Silvio Soledade é vice-presidente de expansão e mercados regionais da APP Brasil
Em fevereiro de 2022, escrevi o artigo ‘A pejotização e suas complicações’. Minha preocupação era simples: empresas, sobretudo agências de comunicação, confundiam a contratação legítima de uma pessoa jurídica com a transformação de um funcionário em prestador de serviços apenas para reduzir encargos trabalhistas. Quatro anos depois, volto ao tema porque o mercado mudou. Um levantamento da Trampos.Co, feito a partir de mais de 36 mil vagas de marketing e comunicação publicadas entre 2021 e 2025, mostra que a participação de oportunidades no modelo PJ passou de 49% para 60%. Seis em cada dez novas vagas do setor já
nascem PJ.
O estudo da Trampos mostra que as vagas PJ recebem, em média, 64% mais candidatos do que as vagas CLT equivalentes. Entre juniores, 40% das contratações já são PJ; entre plenos, 65%; entre seniores, 73%. Já não é possível supor que o profissional aceita o modelo PJ só porque não encontrou uma vaga CLT. Chamar alguém de PJ não transforma ninguém em empresário. Trocar a carteira de trabalho por uma nota fiscal não altera, por si só, a natureza de uma relação profissional. Há diferença entre contratar uma empresa ou um profissional independente para entregar um serviço definido e contratar alguém como PJ para funcionar, na prática, como um funcionário. Essa diferença não está no contrato: está na realidade da relação entre as partes.
Se a intenção é contratar alguém como empresário ou prestador independente, é preciso aceitar que autonomia faz parte do modelo. Não é razoável buscar, ao mesmo tempo, a economia e a flexibilidade de uma relação entre empresas e manter o mesmo nível de controle de uma relação de emprego tradicional. É aqui que muitas organizações tentam fechar uma conta que raramente fecha: PJ no contrato, CLT na gestão; nota fiscal no financeiro, funcionário na operação. Buscam reduzir custo e flexibilizar a relação, mas continuam administrando o profissional como alguém sob regime tradicional. O problema aparece quando a relação termina, e se percebe que o contrato não elimina os riscos gerados pela forma como ela de fato funcionou. O debate jurídico também mudou. Em abril de 2025, o Supremo Tribunal Federal reconheceu repercussão geral sobre os limites entre prestação autônoma de serviços e vínculo empregatício disfarçado (Tema 1.389) e determinou a suspensão nacional dos processos que discutem a legalidade da pejotização. O julgamento de mérito começou no plenário em dezembro, mas segue em aberto.

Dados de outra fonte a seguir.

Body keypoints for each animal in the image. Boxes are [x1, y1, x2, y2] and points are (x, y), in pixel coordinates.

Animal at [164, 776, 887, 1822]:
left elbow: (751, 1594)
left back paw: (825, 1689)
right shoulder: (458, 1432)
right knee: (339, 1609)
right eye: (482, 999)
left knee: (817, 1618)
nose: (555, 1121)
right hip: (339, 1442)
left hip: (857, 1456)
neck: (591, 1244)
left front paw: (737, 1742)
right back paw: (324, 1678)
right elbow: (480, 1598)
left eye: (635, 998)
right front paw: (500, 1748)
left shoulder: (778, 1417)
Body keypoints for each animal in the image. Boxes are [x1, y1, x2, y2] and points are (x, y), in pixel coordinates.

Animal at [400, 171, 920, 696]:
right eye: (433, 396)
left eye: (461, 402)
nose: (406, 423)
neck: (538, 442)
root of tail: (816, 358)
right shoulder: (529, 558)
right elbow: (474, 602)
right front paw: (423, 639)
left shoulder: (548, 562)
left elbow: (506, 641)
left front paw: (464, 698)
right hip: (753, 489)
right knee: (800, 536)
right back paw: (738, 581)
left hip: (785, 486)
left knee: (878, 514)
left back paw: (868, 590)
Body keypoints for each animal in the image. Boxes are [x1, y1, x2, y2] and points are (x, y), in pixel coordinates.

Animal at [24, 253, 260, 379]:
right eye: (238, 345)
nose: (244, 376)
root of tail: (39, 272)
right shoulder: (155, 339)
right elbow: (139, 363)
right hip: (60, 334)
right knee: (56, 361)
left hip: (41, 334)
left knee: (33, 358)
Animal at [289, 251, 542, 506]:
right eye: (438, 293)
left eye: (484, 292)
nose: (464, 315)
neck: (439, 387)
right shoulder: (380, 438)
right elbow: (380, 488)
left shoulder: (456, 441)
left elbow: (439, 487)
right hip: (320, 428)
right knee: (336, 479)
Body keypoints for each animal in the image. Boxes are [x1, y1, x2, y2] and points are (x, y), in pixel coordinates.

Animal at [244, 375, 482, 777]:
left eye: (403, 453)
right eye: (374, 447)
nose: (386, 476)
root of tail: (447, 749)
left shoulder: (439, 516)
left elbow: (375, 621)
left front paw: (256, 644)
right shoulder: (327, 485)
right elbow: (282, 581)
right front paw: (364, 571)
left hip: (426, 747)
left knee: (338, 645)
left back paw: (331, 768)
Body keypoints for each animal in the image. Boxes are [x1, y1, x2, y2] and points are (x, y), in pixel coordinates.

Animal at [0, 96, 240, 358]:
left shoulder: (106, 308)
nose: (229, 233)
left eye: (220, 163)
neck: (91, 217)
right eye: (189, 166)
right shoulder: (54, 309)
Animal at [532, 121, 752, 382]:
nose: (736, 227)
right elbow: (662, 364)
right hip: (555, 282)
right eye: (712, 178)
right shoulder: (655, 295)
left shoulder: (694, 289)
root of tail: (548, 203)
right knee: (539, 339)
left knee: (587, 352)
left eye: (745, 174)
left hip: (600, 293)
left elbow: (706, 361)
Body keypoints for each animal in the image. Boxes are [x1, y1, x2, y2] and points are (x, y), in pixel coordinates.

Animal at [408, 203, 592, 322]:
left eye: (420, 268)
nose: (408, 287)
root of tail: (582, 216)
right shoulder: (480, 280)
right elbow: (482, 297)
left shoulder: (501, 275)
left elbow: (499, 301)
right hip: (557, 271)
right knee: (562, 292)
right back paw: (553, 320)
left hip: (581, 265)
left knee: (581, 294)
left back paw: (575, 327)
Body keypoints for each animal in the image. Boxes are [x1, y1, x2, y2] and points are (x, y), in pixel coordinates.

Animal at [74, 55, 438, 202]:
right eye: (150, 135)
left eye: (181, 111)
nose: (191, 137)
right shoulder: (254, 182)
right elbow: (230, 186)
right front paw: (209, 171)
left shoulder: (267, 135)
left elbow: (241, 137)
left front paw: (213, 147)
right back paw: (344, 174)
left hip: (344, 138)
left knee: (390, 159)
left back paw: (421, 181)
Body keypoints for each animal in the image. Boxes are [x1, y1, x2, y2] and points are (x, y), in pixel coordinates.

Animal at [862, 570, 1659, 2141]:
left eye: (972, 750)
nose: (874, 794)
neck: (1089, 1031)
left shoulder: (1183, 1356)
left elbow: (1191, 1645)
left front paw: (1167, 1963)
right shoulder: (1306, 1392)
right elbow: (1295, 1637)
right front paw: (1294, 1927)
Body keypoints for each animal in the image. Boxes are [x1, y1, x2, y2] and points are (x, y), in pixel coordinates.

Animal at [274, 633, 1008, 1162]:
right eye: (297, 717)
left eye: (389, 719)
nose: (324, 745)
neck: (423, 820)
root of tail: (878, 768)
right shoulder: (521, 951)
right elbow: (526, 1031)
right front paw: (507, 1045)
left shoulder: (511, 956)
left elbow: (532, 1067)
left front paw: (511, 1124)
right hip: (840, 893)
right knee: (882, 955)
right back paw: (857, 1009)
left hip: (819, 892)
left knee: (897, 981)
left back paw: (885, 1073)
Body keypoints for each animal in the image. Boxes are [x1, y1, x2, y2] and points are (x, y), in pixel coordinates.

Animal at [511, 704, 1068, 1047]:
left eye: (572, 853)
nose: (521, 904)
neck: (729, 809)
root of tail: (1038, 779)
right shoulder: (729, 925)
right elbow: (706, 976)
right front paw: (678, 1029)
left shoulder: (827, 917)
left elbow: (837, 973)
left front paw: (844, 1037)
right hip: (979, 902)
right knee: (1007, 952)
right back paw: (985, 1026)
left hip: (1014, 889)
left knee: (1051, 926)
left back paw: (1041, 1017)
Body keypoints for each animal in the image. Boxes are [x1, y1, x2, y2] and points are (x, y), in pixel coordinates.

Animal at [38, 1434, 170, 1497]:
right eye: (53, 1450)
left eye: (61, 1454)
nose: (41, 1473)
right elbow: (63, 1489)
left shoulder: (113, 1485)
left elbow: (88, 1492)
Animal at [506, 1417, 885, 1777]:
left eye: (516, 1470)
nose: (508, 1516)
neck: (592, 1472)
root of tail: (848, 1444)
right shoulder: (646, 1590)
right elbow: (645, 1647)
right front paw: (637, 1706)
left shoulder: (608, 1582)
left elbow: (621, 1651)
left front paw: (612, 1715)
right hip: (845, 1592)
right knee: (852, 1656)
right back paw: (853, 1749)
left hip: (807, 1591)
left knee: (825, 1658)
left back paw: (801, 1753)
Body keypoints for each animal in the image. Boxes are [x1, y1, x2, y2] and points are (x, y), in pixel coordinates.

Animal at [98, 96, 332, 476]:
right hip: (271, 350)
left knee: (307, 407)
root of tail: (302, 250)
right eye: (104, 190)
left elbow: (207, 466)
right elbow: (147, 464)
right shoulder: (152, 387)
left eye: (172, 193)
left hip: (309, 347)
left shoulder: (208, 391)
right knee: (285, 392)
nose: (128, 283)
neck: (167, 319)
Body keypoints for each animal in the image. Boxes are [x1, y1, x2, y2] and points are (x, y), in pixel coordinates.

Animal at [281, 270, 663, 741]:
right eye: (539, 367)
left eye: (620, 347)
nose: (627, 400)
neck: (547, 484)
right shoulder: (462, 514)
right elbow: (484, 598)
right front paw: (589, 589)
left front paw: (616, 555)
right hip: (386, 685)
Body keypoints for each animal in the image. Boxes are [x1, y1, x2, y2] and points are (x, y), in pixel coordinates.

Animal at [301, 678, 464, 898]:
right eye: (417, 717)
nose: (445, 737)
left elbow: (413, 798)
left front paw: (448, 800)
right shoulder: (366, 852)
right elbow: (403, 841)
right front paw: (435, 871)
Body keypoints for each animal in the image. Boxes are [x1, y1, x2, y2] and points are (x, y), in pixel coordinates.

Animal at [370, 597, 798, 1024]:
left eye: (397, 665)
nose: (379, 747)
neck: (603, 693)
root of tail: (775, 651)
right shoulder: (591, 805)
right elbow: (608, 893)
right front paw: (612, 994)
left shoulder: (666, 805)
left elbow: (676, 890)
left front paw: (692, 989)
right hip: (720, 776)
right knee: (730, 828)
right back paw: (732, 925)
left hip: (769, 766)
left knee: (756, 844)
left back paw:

Não existe, portanto, uma resposta jurídica simples para todas as situações envolvendo PJ. É preciso distinguir relações empresariais reais de contratos usados para encobrir uma realidade diferente da formalizada no papel. Esperar que o Judiciário resolva a estratégia de contratação da empresa não é uma boa decisão de gestão. O mercado mudou, e a discussão não deveria mais se limitar à escolha entre CLT ou PJ. A CLT segue relevante e representa a maior parte do mercado formal privado brasileiro, mas o fluxo das novas vagas em comunicação já está majoritariamente aberto a outras formas de contratação. A pergunta importante é: “que relação de trabalho estamos, de fato, construindo?”.
Se há uma dinâmica típica de emprego, essa realidade precisa ser tratada com responsabilidade. Se há autonomia verdadeira, capacidade de organização, remuneração compatível e uma relação efetivamente empresarial, a lógica é outra. O problema aparece quando se tenta reunir as vantagens dos dois modelos, deixando os riscos concentrados de um só lado. Depois de anos acompanhando empresas criativas, aprendi que algumas economias aparecem rápido na planilha, enquanto seus problemas demoram mais para aparecer. A pejotização pode ser uma delas, quando adotada só como instrumento de redução de custo, e não como consequência de uma relação de trabalho efetivamente diferente.
Contratar bem não é encontrar a forma mais barata de colocar alguém dentro da empresa. É entender qual relação faz sentido para aquela atividade, para aquele profissional e para aquele negócio, criando condições para que ambos produzam valor e cresçam de forma sustentável. Porque, seja CLT ou PJ, uma boa relação profissional nunca coube inteiramente em um contrato ou em uma nota fiscal.